Both companies last month described the integration programs as ahead of the duel.
Also moving up the Top 300 list is the biggest disrupter of them all: Amazon.com.
“If someone does $600 million in one day, they are your competitor,” Ace Hardware CEO John Venhuizen said. “They’re pretty good at what they do. They’re becoming everyone’s competition in almost every category to some degree.”
The Seattle-based retailer is on pace to become the world’s No. 2 global retailer next year, with 14% growth year-over-year. Forget drone delivery. It’s the company’s Amazon Home Services that’s the likely game-changer, according to Kantar Retail’s Laura Kennedy.
The Amazon Home Services concept was piloted in 2015 and now operates in 25 cities, connecting homeowners to an expanding pool of high-quality pros. Combine that with the company’s experimentation in two-hour delivery, and there’s a real case for impact, Kennedy said.

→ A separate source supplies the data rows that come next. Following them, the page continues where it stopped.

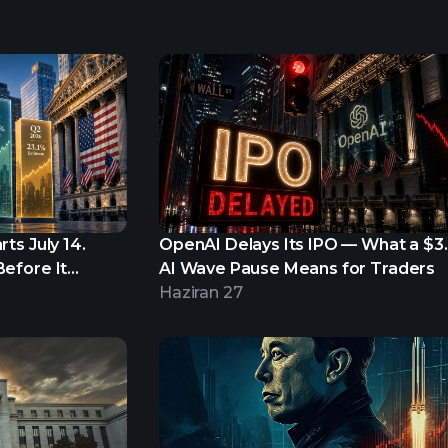
ts July 14.
OpenAI Delays Its IPO — What a $3
efore It
AI Wave Pause Means for Traders
Haziran 27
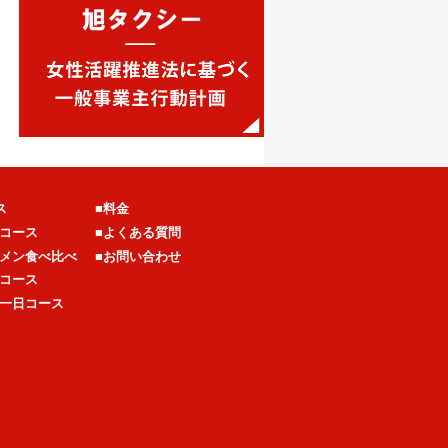
ス
■料金
コース
■よくある質問
メン食べ比べ
■お問い合わせ
コース
一日コース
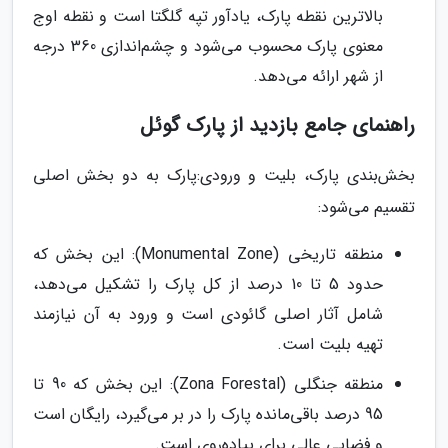
بالاترین نقطه پارک، یادآور تپه گلگتا است و نقطه اوج
معنوی پارک محسوب می‌شود و چشم‌اندازی 360 درجه
از شهر ارائه می‌دهد.
راهنمای جامع بازدید از پارک گوئل
بخش‌بندی پارک، بلیت و ورودی:پارک به دو بخش اصلی
تقسیم می‌شود:
منطقه تاریخی (Monumental Zone): این بخش که
حدود 5 تا 10 درصد از کل پارک را تشکیل می‌دهد،
شامل آثار اصلی گائودی است و ورود به آن نیازمند
تهیه بلیت است.
منطقه جنگلی (Zona Forestal): این بخش که 90 تا
95 درصد باقی‌مانده پارک را در بر می‌گیرد، رایگان است
و فضایی عالی برای پیاده‌روی است.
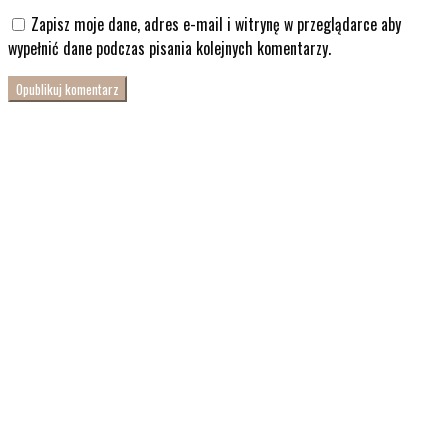
Zapisz moje dane, adres e-mail i witrynę w przeglądarce aby
wypełnić dane podczas pisania kolejnych komentarzy.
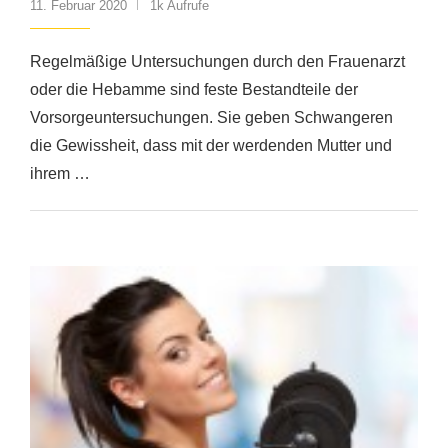
11. Februar 2020
1k Aufrufe
Regelmäßige Untersuchungen durch den Frauenarzt
oder die Hebamme sind feste Bestandteile der
Vorsorgeuntersuchungen. Sie geben Schwangeren
die Gewissheit, dass mit der werdenden Mutter und
ihrem …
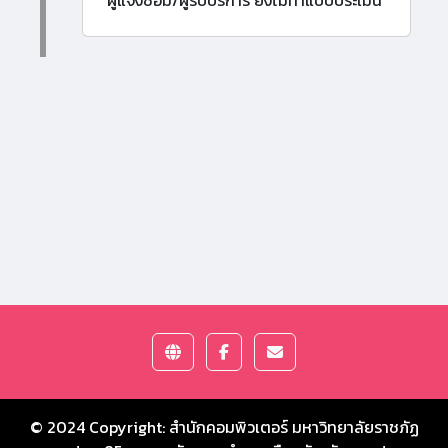
ผู้แจ้งซ่อม/ผู้รับบริการ ยังไม่ทำแบบประเมิน
© 2024 Copyright:
สำนักคอมพิวเตอร์ มหาวิทยาลัยราชภัฏ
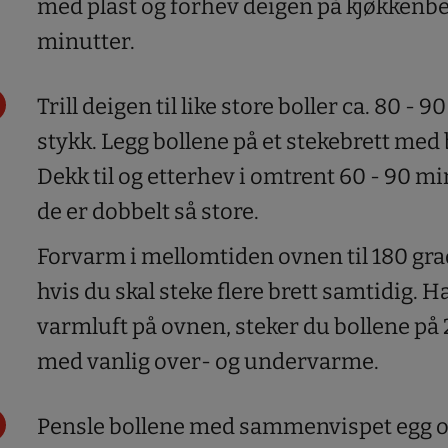
med plast og forhev deigen på kjøkkenbe
minutter.
Trill deigen til like store boller ca. 80 - 
stykk. Legg bollene på et stekebrett med
Dekk til og etterhev i omtrent 60 - 90 minu
de er dobbelt så store.
Forvarm i mellomtiden ovnen til 180 gr
hvis du skal steke flere brett samtidig. H
varmluft på ovnen, steker du bollene på
med vanlig over- og undervarme.
Pensle bollene med sammenvispet egg og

“Amazon is a prime example of a retailer that may be outside the traditional realm of your channel of home improvement but has the potential to have a really big impact on what shoppers expect and the way you approach retail,” she said.
Grant Farnsworth of The Farnsworth Group research firm has a phrase to describe another interesting phenomenon: “the uberization” of home improvement. And it’s not just DIY that faces a disruption, he said.
“The still-evolving space of online home services could mean a significant opportunity for building products companies and contractors alike as the “uberization” of sourcing, scheduling and communicating with service professionals continues to
gain traction.
“Like GM [General Motors] and Google investing in Lyft and Uber, [respectively], building product retailers and manufacturers have invested in online service platforms like Porch, Redbeacon, Paintzen and TaskEasy,” Farnsworth said.
The growth of these points to two things: the expectation of additional services-oriented revenues and the need to stay ahead of the competitors.
And then there’s the next generation of consumers.
“Younger homeowners have an increased awareness and usage of online home services, moreso than any previous generation,” Farnsworth said. “And as those in their 20s and 30s continue to enter the housing market, it’s only natural this evolving platform will grow with them.”
In addition to new competitors and new kinds of competitors, the Top 300 are feeling new pressure from existing retailers who are expanding their products and blurring traditional retail channels.
One prime example is at the top of the list, where Home Depot is working to boost its sales to pros. And it appears to be working, according to Ted Decker, executive VP of merchandising.
“We continue to see notable strength with our pro customers,” Decker recently told investors. “Pro sales grew faster than the company comp, led by our high-spend pro customers.”
For every location and business model of the Top 300, there’s a challenge. Those who made the list in 2016 are to be congratulated, but there’s an old saying in business: Results are no guarantee of future performance. And that applies more in an industry of shifting goal lines.